I stood there bereft, close to tears, only half listening to the paparazzi cries of: “This way, darling!” “Smile for Daddy!” and “More leg, sweetheart!” I was feeling so strung out, I hardly registered a black stretch with tinted windows glide up to the restaurant, until suddenly all was shouting and noise. An explosion of flashes engulfed the Golds. They dazzled. Exquisitely turned out, they stood motionless for a few minutes, glassy-eyed, soaking up the flashes like vampires sucking up blood, recharging their sense of self and satisfying their fame fix. Then, feeling alive once again, they struck poses and sparkled. A tear glittered in the corner of my mother's eye – a crocodile tear to match her handbag.

I moved closer. I had to hear her every lying word. Years as a chat-show presenter ensured my mother's delivery was perfectly pitched. Clear and crisp, so she would be heard
above the wailing harpies, but quavery, too, so her words would tug at heartstrings.

“She's our princess. Our angel. Our life. Without her we are
nothing
. So please, please, if anyone has any information pick up the phone.” She made a phone gesture with diamond-encrusted fingers. “Do the right thing. Make our family whole again. We believe in you –
the public
.” She stretched out her arms to the sobbing women. “You are our only hope. And we choose hope over fear.”

Her soap-opera delivery triggered a low, mournful sound from the women. Some sobbed as if they'd lost their own child. When she'd finished, she wiped away a shimmering tear from her cheek. There was no denying she was a good actress. My father was scouring the crowd. I slid behind a tall woman in an extravagant hat and looked down at the pavement. Despite my blond wig, I felt exposed. Dad was good with faces.

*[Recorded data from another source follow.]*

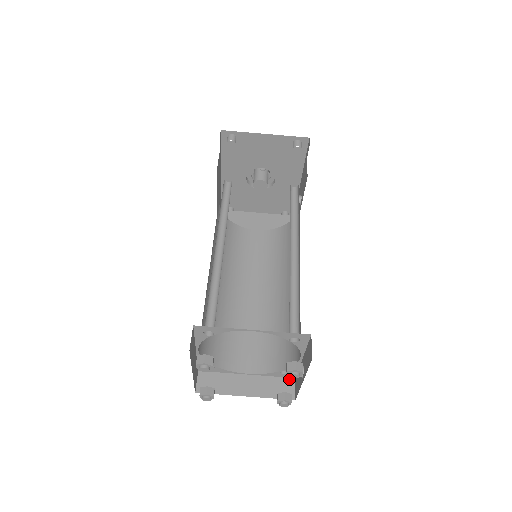
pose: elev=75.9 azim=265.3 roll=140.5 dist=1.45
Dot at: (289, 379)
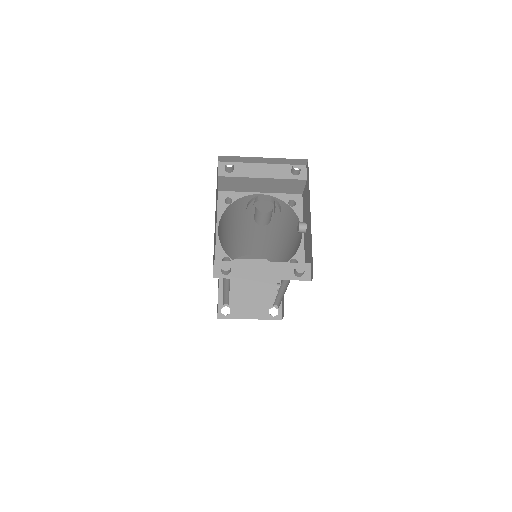
Dot at: occluded
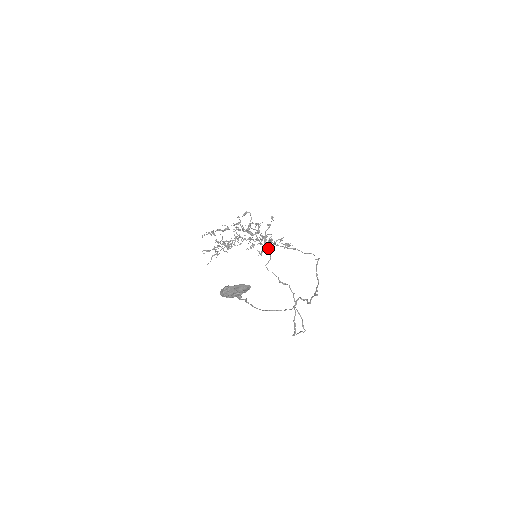
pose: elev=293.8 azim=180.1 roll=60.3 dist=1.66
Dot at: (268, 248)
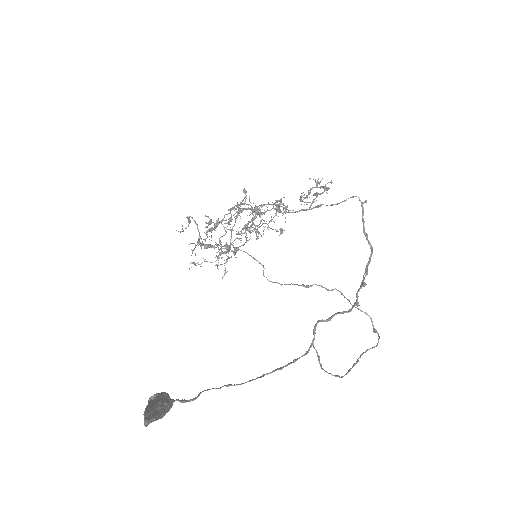
Dot at: occluded
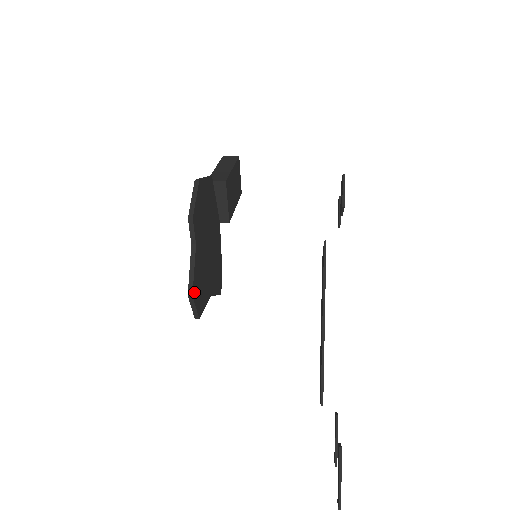
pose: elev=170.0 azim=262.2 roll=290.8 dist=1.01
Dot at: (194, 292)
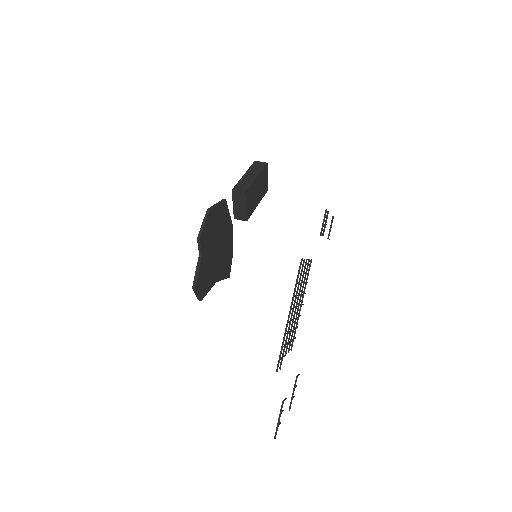
Dot at: (197, 286)
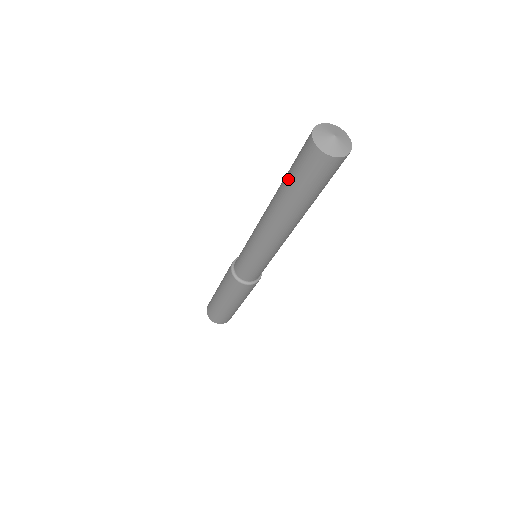
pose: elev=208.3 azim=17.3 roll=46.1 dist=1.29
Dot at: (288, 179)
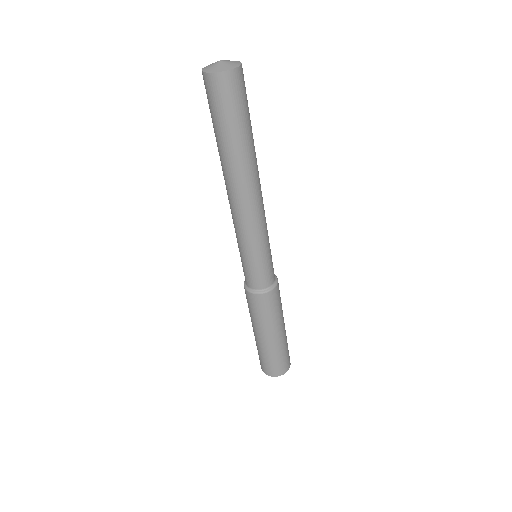
Dot at: (214, 131)
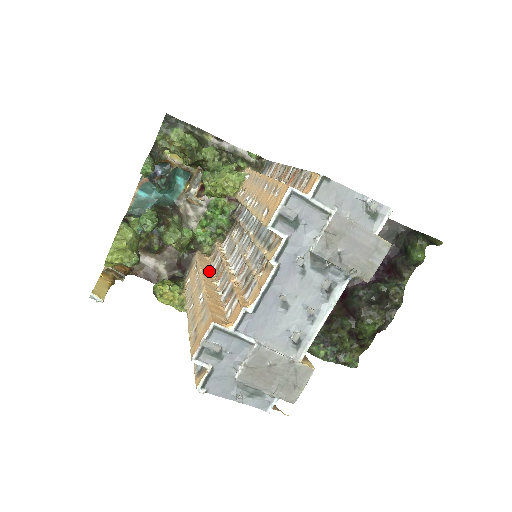
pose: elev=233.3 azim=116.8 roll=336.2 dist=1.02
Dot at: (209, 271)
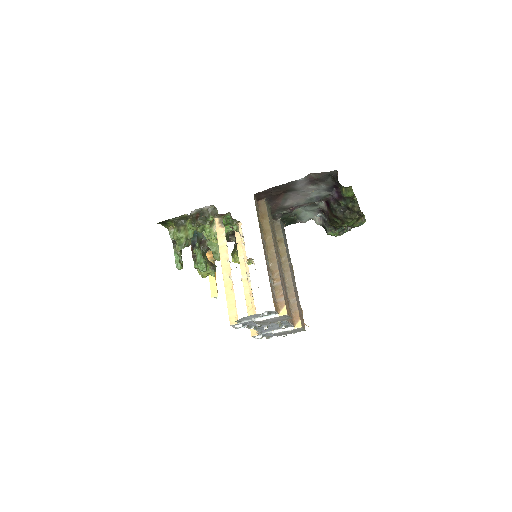
Dot at: occluded
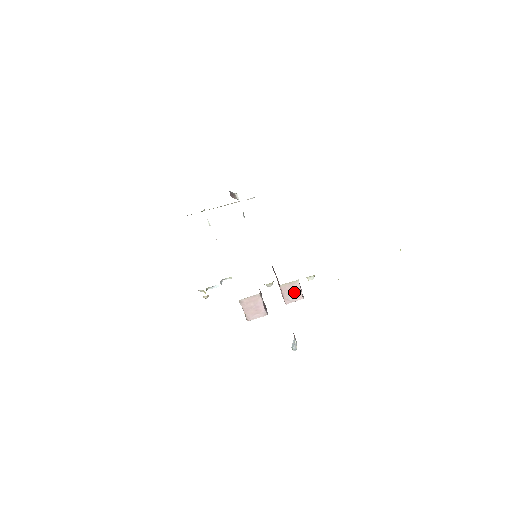
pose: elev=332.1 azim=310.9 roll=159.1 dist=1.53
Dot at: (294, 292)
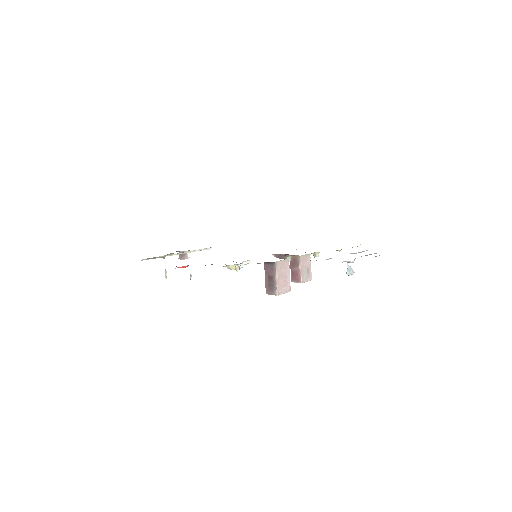
Dot at: (307, 269)
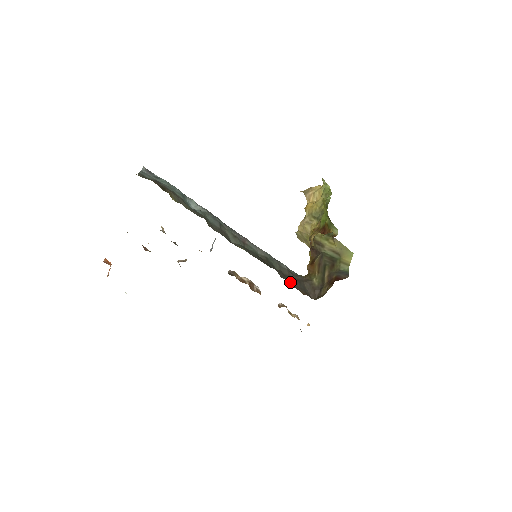
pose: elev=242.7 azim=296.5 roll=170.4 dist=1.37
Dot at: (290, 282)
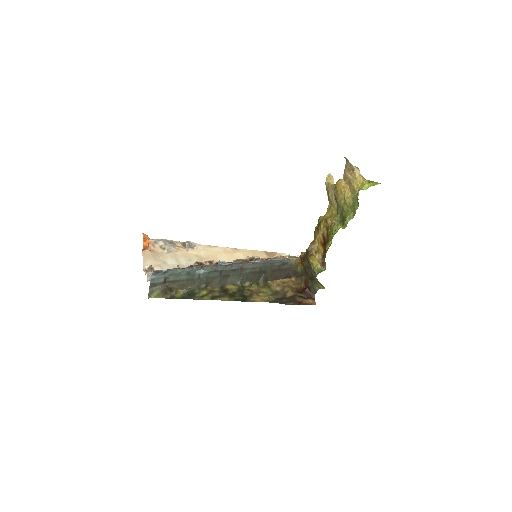
Dot at: (276, 276)
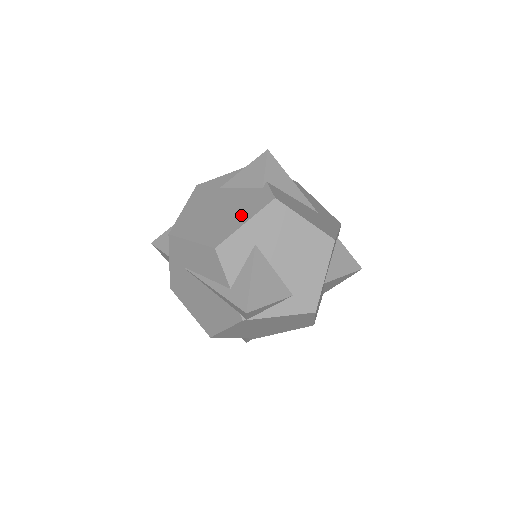
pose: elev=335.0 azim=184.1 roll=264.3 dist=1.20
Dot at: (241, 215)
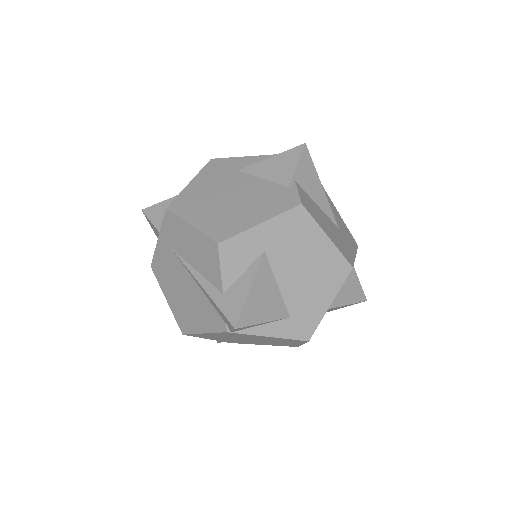
Dot at: (257, 212)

A cheer went up. My parents were on the move. They posed for one more set of photos in the foyer before the maître d' whisked them upstairs to their usual seat.

Swept up in the tsunami of celebrity, the staff hurried to restore normality. They ferried away the flowers, candles and oriental blankets that had made up the sumptuous backdrop for the Golds' ‘impromptu' press conference. Meanwhile the paparazzi rushed back to their SUVs where they started uploading photos onto their laptops, emailing them across to picture desks in a desperate race to secure a media splash. Horns were sounding from further down
the street. Engines revved impatiently. Self-important people, unaccustomed to waiting, were demanding immediate attention. A valet stepped onto the red carpet and whistled for the next car in line. Something familiar about the sound made me look up, double take.
Latif?
Despite the slicked-back hair, which gave him the appearance of a Middle Eastern Elvis, and the maroon valet uniform, which gave him the look of an air steward, there was no mistaking him. Latif was standing front of house, beckoning on the next car in line.

A steel grey Mercedes with blacked-out windows smooched up. Slick-quick, Latif opened the door and gave a shallow bow. Out stepped a grey fox wearing an impeccable suit and a smart-arse smile. The Italian ambassador –a total sleazeball.

Not so smart now
, I thought, when he handed Latif his keys. Moments later, Latif was behind the wheel.

Skirting the crowd, I watched Latif drive the car down into the garage and shoot out the other side. I scooted after him; the red tail lights guided me for a few seconds, and then he swung a left and he was gone. Brainsnap. Where had he said to meet? Had he? No, he hadn't. I sped up. Then, remembering Latif's rules, I reined myself back; terrified I'd already drawn attention to myself.

Don't blow it. Don't blow it
, I thought, turning left into the street and scouring its length for the silver car. No sign of it. It was like he'd performed another vanishing trick. Keeping my eyes fixed in front of me, I carried on down the road. The end of the street loomed. Still no sign. Then I saw the
Merc tucked behind a black Range Rover; it gleamed in the moonlight. It was all I could do to stop myself from breaking into a run, but I checked the impulse. When I reached the car I tapped on the tinted window. It zizzed down slowly. For an instant, I imagined eyeballing a mafia heavy. Instead I was greeted by Latif's crooked smile.

“The ambassador sends his compliments…” He jerked his thumb toward the rear seats. “You'd better take the back. I'm your chauffeur for tonight. Next stop FuturePerfect, milady.”